Start of Block

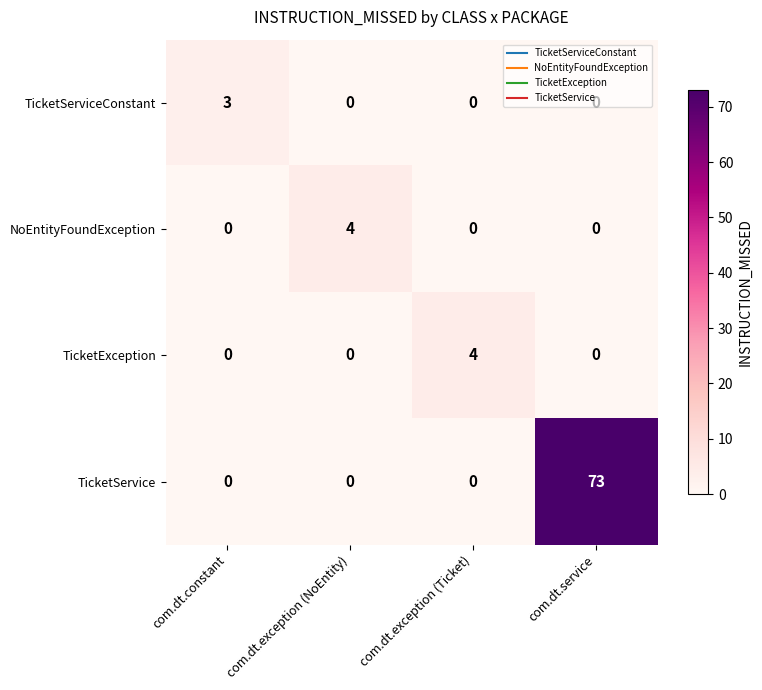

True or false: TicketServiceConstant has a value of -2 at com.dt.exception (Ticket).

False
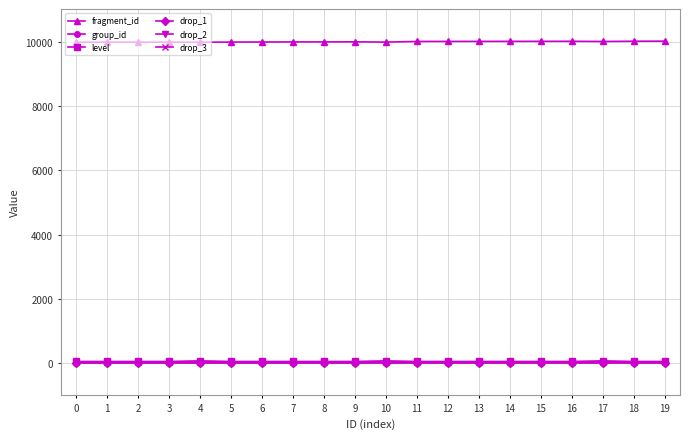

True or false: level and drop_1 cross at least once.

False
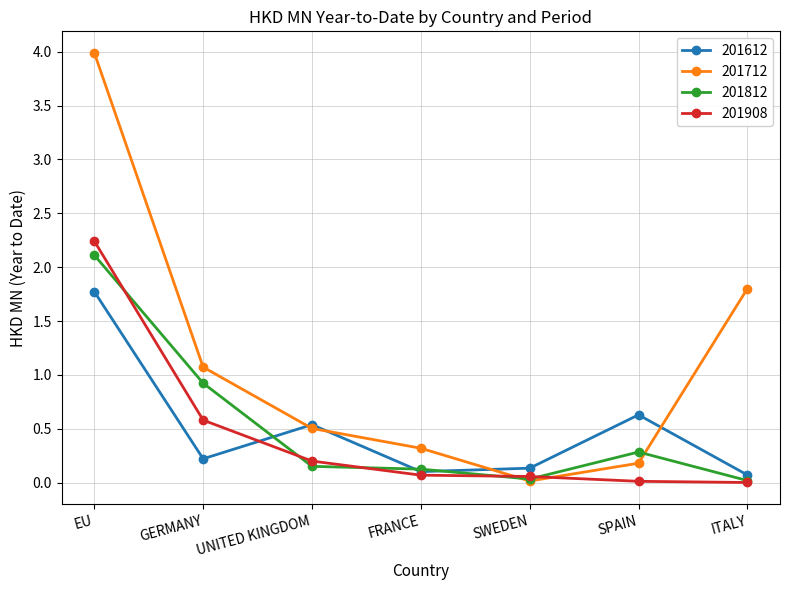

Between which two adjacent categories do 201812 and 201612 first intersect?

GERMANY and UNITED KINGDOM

End of Block

== TO DO ==
Arrange the rows above as a Markdown table with the columns Number and Line, numbering each line in order and leaving out blank lines. Omit the pictures from the table.

== TASK RESULT ==
| Number | Line |
|---|---|
| 1 | True or false: TicketServiceConstant has a value of -2 at com.dt.exception (Ticket). |
| 2 | False |
| 3 | True or false: level and drop_1 cross at least once. |
| 4 | False |
| 5 | Between which two adjacent categories do 201812 and 201612 first intersect? |
| 6 | GERMANY and UNITED KINGDOM |